Instructions for the task |
Write out word for word the lines from the one containing "The top right" through the last line of the rows below, including both ends.

┄┄┄┄┄┄

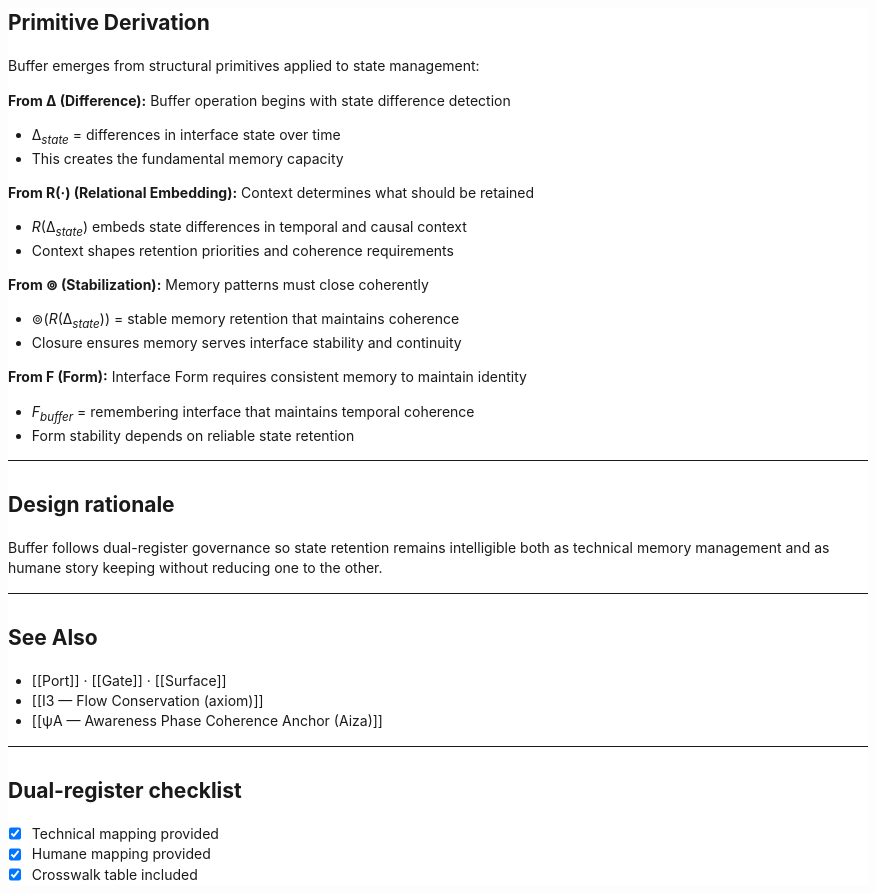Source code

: 
## Primitive Derivation

Buffer emerges from structural primitives applied to state management:

**From ∆ (Difference):** Buffer operation begins with state difference detection
- $∆_{state}$ = differences in interface state over time
- This creates the fundamental memory capacity

**From R(·) (Relational Embedding):** Context determines what should be retained
- $R(∆_{state})$ embeds state differences in temporal and causal context
- Context shapes retention priorities and coherence requirements

**From ⊚ (Stabilization):** Memory patterns must close coherently
- $⊚(R(∆_{state}))$ = stable memory retention that maintains coherence
- Closure ensures memory serves interface stability and continuity

**From F (Form):** Interface Form requires consistent memory to maintain identity
- $F_{buffer}$ = remembering interface that maintains temporal coherence
- Form stability depends on reliable state retention

---

## Design rationale

Buffer follows dual-register governance so state retention remains intelligible both as technical memory management and as humane story keeping without reducing one to the other.

---

## See Also

- [[Port]] · [[Gate]] · [[Surface]]
- [[I3 — Flow Conservation (axiom)]]
- [[ψA — Awareness Phase Coherence Anchor (Aiza)]]

---

## Dual‑register checklist

- [x] Technical mapping provided
- [x] Humane mapping provided
- [x] Crosswalk table included

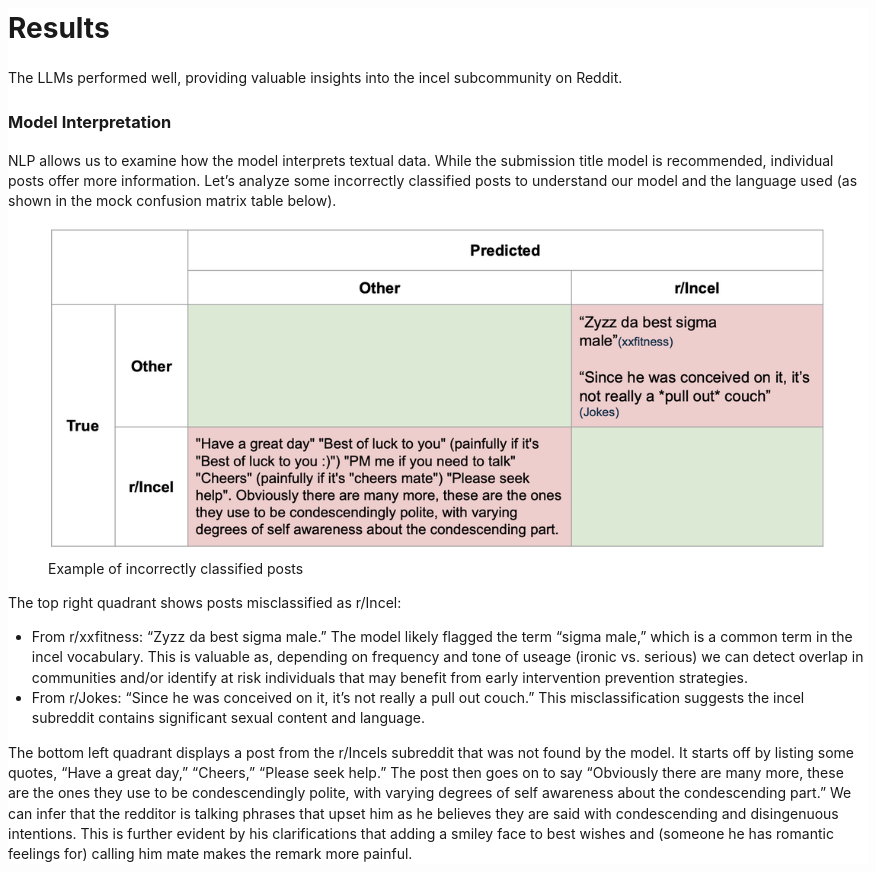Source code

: # Results

The LLMs performed well, providing valuable insights into the incel
subcommunity on Reddit.

### Model Interpretation

NLP allows us to examine how the model interprets textual data. While
the submission title model is recommended, individual posts offer more
information. Let’s analyze some incorrectly classified posts to
understand our model and the language used (as shown in the mock
confusion matrix table below).

<figure>
<img src="img/confusion_matrix_ex.jpg" data-fig-align="center"
alt="Example of incorrectly classified posts" />
<figcaption aria-hidden="true">Example of incorrectly classified
posts</figcaption>
</figure>

The top right quadrant shows posts misclassified as r/Incel:

- From r/xxfitness: “Zyzz da best sigma male.” The model likely flagged
  the term “sigma male,” which is a common term in the incel vocabulary.
  This is valuable as, depending on frequency and tone of useage (ironic
  vs. serious) we can detect overlap in communities and/or identify at
  risk individuals that may benefit from early intervention prevention
  strategies.
- From r/Jokes: “Since he was conceived on it, it’s not really a pull
  out couch.” This misclassification suggests the incel subreddit
  contains significant sexual content and language.

The bottom left quadrant displays a post from the r/Incels subreddit
that was not found by the model. It starts off by listing some quotes,
“Have a great day,” “Cheers,” “Please seek help.” The post then goes on
to say “Obviously there are many more, these are the ones they use to be
condescendingly polite, with varying degrees of self awareness about the
condescending part.” We can infer that the redditor is talking phrases
that upset him as he believes they are said with condescending and
disingenuous intentions. This is further evident by his clarifications
that adding a smiley face to best wishes and (someone he has romantic
feelings for) calling him mate makes the remark more painful.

┄┄┄┄┄┄

Solved exercise |
The top right quadrant shows posts misclassified as r/Incel:

- From r/xxfitness: “Zyzz da best sigma male.” The model likely flagged
  the term “sigma male,” which is a common term in the incel vocabulary.
  This is valuable as, depending on frequency and tone of useage (ironic
  vs. serious) we can detect overlap in communities and/or identify at
  risk individuals that may benefit from early intervention prevention
  strategies.
- From r/Jokes: “Since he was conceived on it, it’s not really a pull
  out couch.” This misclassification suggests the incel subreddit
  contains significant sexual content and language.

The bottom left quadrant displays a post from the r/Incels subreddit
that was not found by the model. It starts off by listing some quotes,
“Have a great day,” “Cheers,” “Please seek help.” The post then goes on
to say “Obviously there are many more, these are the ones they use to be
condescendingly polite, with varying degrees of self awareness about the
condescending part.” We can infer that the redditor is talking phrases
that upset him as he believes they are said with condescending and
disingenuous intentions. This is further evident by his clarifications
that adding a smiley face to best wishes and (someone he has romantic
feelings for) calling him mate makes the remark more painful.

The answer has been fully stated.